La cheratocongiuntivite secca può colpire gli occhi dei cani e provocare diversi disturbi visivi. Scopri come riconoscerla e curarla.

28 Maggio 2023 di Redazione

Nota anche con la sigla KCS, la cheratocongiuntivite secca può colpire gli occhi dei cani e provocare diversi disturbi visivi, fino ad arrivare alla cecità. Scopriamo di che cosa si tratta e come intervenire.

congiuntivite cane

Differenza tra cheratocongiuntivite secca e congiuntivite

La cheratocongiuntivite secca è una patologia comune nel cane che spesso, però, è male diagnosticata o non individuata. Interessa la parte anteriore dell’occhio e in particolare la cornea, che va incontro a una progressiva disidratazione dovuta a un’insufficiente produzione del film lacrimale. Poiché la cornea non è vascolarizzata, la presenza di un film lacrimale normale è indispensabile per la salute dei tessuti.

Per questo, ogni volta che ci si trova di fronte a un “occhio rosso” accompagnato da uno scolo mucoso o muco-purulento, dobbiamo capire se si tratti di una banale congiuntivite batterica o allergica oppure di una cheratocongiuntivite secca.

Per confermare o escludere la diagnosi bisognerà eseguire lo Schirmer Tear Test, una prova non invasiva in ambulatorio in grado di valutare l’entità della produzione lacrimale.

Cheratocongiuntivite secca cane: diagnosi

La diagnosi precoce di cheratocongiuntivite secca consente di attuare una terapia specifica che, se intrapresa negli stadi iniziali della malattia, permette di arrestare la progressiva opacizzazione della cornea e la conseguente comparsa di cecità, garantendo un buon successo terapeutico.

Per confermare il sospetto di KCS il veterinario, come già accennato, deve eseguire il test di Schirmer, una prova che consente di misurare la produzione del film lacrimale, fornendo informazioni di indiscusso valore diagnostico.

cheratocongiuntivite secca cane diagnosi

A questo scopo, viene inserita in ogni occhio una striscia di carta bibula graduata (una speciale carta assorbente) per rilevare, dopo un minuto, la quantità di liquido lacrimale prodotto.
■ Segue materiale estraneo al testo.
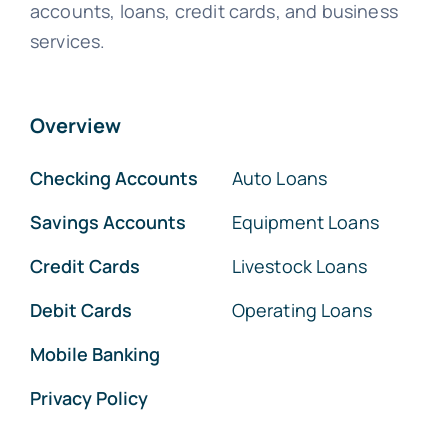
accounts, loans, credit cards, and business
services.
Overview
Checking Accounts
Auto Loans
Savings Accounts
Equipment Loans
Credit Cards
Livestock Loans
Debit Cards
Operating Loans
Mobile Banking
Privacy Policy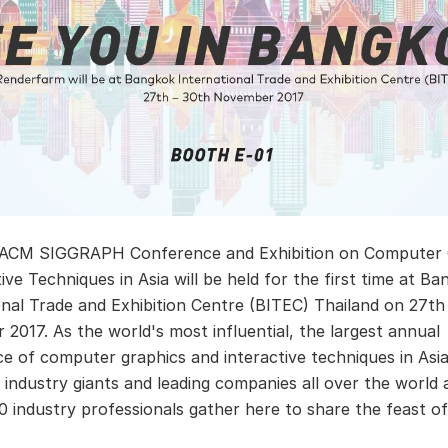
 ACM SIGGRAPH Conference and Exhibition on Computer 
ive Techniques in Asia will be held for the first time at B
onal Trade and Exhibition Centre (BITEC) Thailand on 27th
2017. As the world's most influential, the largest annual
e of computer graphics and interactive techniques in Asia
G industry giants and leading companies all over the world
0 industry professionals gather here to share the feast o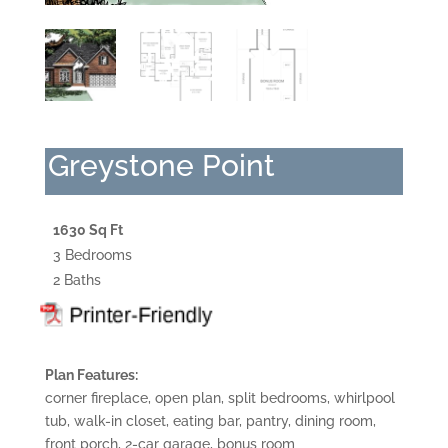
Greystone Point
1630 Sq Ft
3 Bedrooms
2 Baths
Plan Features:
corner fireplace, open plan, split bedrooms, whirlpool
tub, walk-in closet, eating bar, pantry, dining room,
front porch, 2-car garage, bonus room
Si tratta di un’analisi semplice, non dolorosa per i nostri amici a 4 zampe.

Un occhio sano produce in un minuto tra 15 e 25 millimetri di lacrime, valori compresi tra 10 e 14 millimetri al minuto devono essere considerati sospetti (nel qual caso il test va ripetuto dopo un paio di settimane), mentre un risultato variabile tra 5 e 10 millimetri al minuto deve essere interpretato come un dato diagnostico probante della presenza della malattia.
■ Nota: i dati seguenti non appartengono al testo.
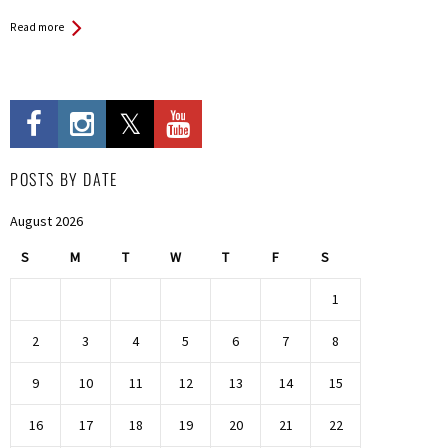
Read more
POSTS BY DATE
August 2026
S
M
T
W
T
F
S
1
2
3
4
5
6
7
8
9
10
11
12
13
14
15
16
17
18
19
20
21
22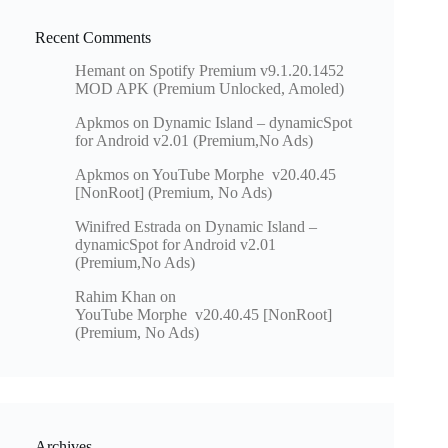
Recent Comments
Hemant
on
Spotify Premium v9.1.20.1452
MOD APK (Premium Unlocked, Amoled)
Apkmos
on
Dynamic Island – dynamicSpot
for Android v2.01 (Premium,No Ads)
Apkmos
on
YouTube Morphe v20.40.45
[NonRoot] (Premium, No Ads)
Winifred Estrada
on
Dynamic Island –
dynamicSpot for Android v2.01
(Premium,No Ads)
Rahim Khan
on
YouTube Morphe v20.40.45 [NonRoot]
(Premium, No Ads)
Archives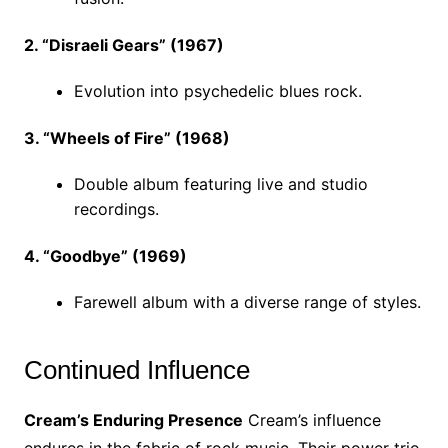
2. “Disraeli Gears” (1967)
Evolution into psychedelic blues rock.
3. “Wheels of Fire” (1968)
Double album featuring live and studio
recordings.
4. “Goodbye” (1969)
Farewell album with a diverse range of styles.
Continued Influence
Cream’s Enduring Presence
Cream’s influence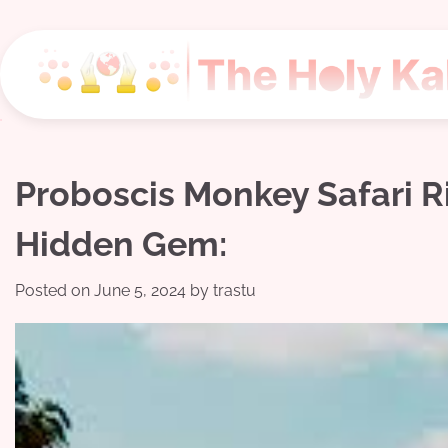
Skip
to
content
Proboscis Monkey Safari Ri
Hidden Gem:
Posted on
June 5, 2024
by
trastu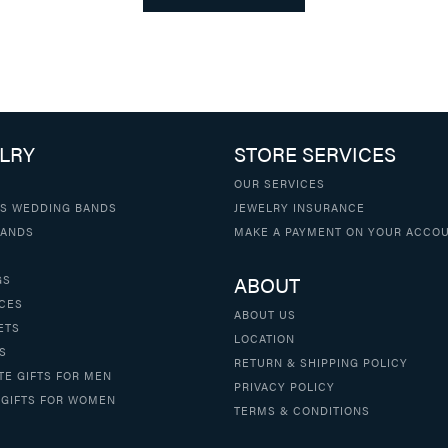
LRY
STORE SERVICES
OUR SERVICES
S WEDDING BANDS
JEWELRY INSURANCE
BANDS
MAKE A PAYMENT ON YOUR ACCO
ABOUT
GS
CES
ABOUT US
ETS
LOCATION
S
RETURN & SHIPPING POLICY
TE GIFTS FOR MEN
PRIVACY POLICY
 GIFTS FOR WOMEN
TERMS & CONDITIONS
Cheratocongiuntivite secca cane: sintomi

Un cane affetto da KCS manifesta una serie di problemi, la cui entità dipende dalla gravità della patologia. Tra i sintomi più comuni si riscontrano:

Infiammazione delle mucose congiuntivali, con secrezioni che si depositano all’interno della palpebra
Disagio in presenza di luce forte
Occhi spesso socchiusi
Prurito, bisogno di sfregare gli occhi con le zampe posteriori e di strofinare il muso contro il terreno o superfici ruvide
Cornea appare velata o coperta da una patina opaca

Incidenza e razze più predisposte

È importante sottolineare che la KCS riguarda il 4,6% dei cani, un soggetto ogni 22. Questa incidenza è quasi doppia nelle razze predisposte, quasi tutte caratterizzate da esoftalmo, cioè dalla sporgenza del bulbo oculare: tra queste vanno menzionate lo Yorkshire Terrier, lo Shih Tzu, il Bulldog Inglese, il Barboncino, il Carlino, il Cavalier King Charles Spaniel, il Boston Terrier e altre.

Come talvolta accade in medicina, s’ignora quali siano le reali cause alla base del problema e quali siano i fattori che determinano la diminuita produzione lacrimale.

Curare la cheratocongiuntivite secca

Non appena notate la comparsa dei sintomi sopraelencati, rivolgetevi al veterinario che vi indicherà la migliore strada da percorrere.

controllo occhio cane

Generalmente il trattamento si basa sull’applicazione di una pomata oftalmica a base di ciclosporina A. La terapia deve essere eseguita per tutta la durata della vita del cane ed è ben tollerata. I primi miglioramenti possono manifestarsi già dopo una decina di giorni dall’inizio del trattamento, anche se di solito occorrono in media sei settimane: per questo motivo è bene non scoraggiarsi e insistere con la regolare applicazione.

La risposta al trattamento dipende però in larga misura dal momento in cui si interviene: i risultati migliori si ottengono nei casi in cui la terapia viene intrapresa subito, mentre negli stadi terminali è possibile che non serva più.